View PostMr. Bergstrom, on 29 November 2013 - 09:08 AM, said:

I'm just wondering what are the main factors that determine the length of a launch window? Sorry for my ignorance, I only 'got into' anything space related the week before Curiosity landed, but my God how I am obsessed with it now :) I'm guessing it's air traffic, but is it anything to do with where they want to place it into orbit?
I'm certainly no expert, but I'm pretty sure that air traffic has nothing to do with it.

However I'm pretty sure you're right that where they want to place it in orbit is key. Part of the problem is that velocity and orbital altitude are directly related, so if you want to arrive at a particular place at a particular time, you're limited on when you can leave from your starting place. So, for example, to get to the International Space Station you not only have to get to the same orbital altitude as the ISS, you need to get to where the ISS is at the same time the ISS is there.

In this case it's a geosynchronous orbit (an orbit which takes 24 hours to circle the Earth and so staying above a fixed point on the equator), and it's a comms satellite for some specific part of the Earth. So that means a specific altitude and a specific place above the Earth - in particular, directly above the equator. (BTW I'm happy to be corrected by anyone who actually knows this stuff.)

Firstly, the spacecraft is launched from somewhere that isn't on the equator, and it will be placed into a parking orbit fairly low - perhaps 200-300km above the Earth. However, because the launch was somewhere away from the equator the spacecraft's orbit will be at an angle to the equator - it will move north and south of the equator as it travels around the Earth.

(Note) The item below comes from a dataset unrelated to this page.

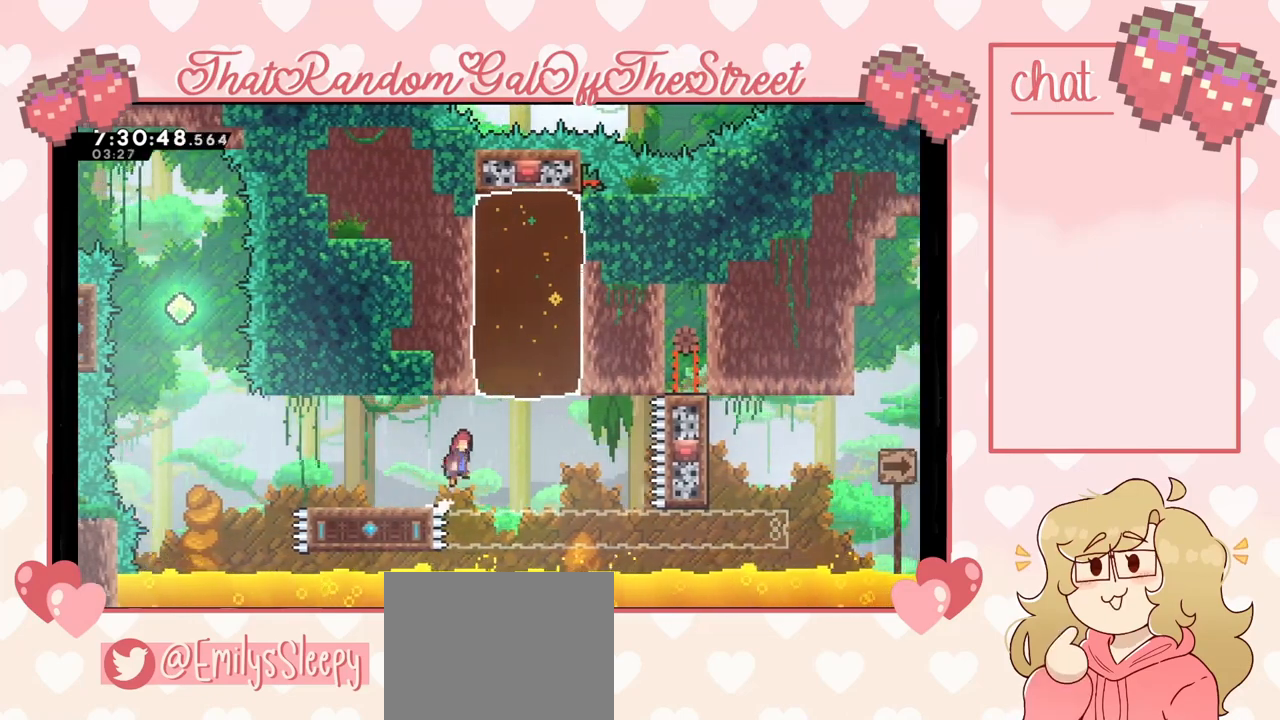
{"buttons": ["X"], "left_stick": "up", "right_stick": "center", "events": [[133, "A", "up"], [367, "left_stick", "up"], [400, "X", "down"]]}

Secondly, once the spacecraft has been checked out, it will fire its engine again to enter a highly elliptical orbit. The low point of the orbit will be the altitude of the parking orbit and the high point of the orbit will be the altitude of the geosynchronous orbit. This orbit will still be at an angle to the equator.

Thirdly, when the spacecraft is at the high point of its orbit, it will fire its engine again. This will have the effect of putting the spacecraft in a circular orbit at geosynchronous orbit altitude. However this orbit will also be at an angle to the equator. The spacecraft will now be taking 24 hours to circle the Earth but will still be moving north and south of the equator as it travels around the Earth. (If you were to mark out a ground track of the spacecraft it would trace out a figure-8 shape called an analemma.)

Finally, at the time the spacecraft crosses the Earth's orbit it will fire its engine a final time to change the angle of the orbit - what's known as a plane change - so that it orbits directly above the equator.

If all these burns are successful and take place at the right time, the spacecraft will end up in the desired location.

Now, working back - each firing of the engine has to take place at a specific time in order for the spacecraft to end up where it's needed, so the time of each burn helps determine the time of the previous burn, all the way back to the launch. So, for example, the fourth burn has to take place when the spacecraft crosses the Earth's equator, but it also has to take place when the spacecraft is directly above its target location. This means that one of the points where the spacecraft crosses the Earth's equator prior to the fourth burn must be above its target location, and that in turn affects when the third burn takes place. And so on.

The launch time can be changed to some extent because the spacecraft can be launched into a lower (faster) or higher (slower) orbit to provide some flexibility for the next burn.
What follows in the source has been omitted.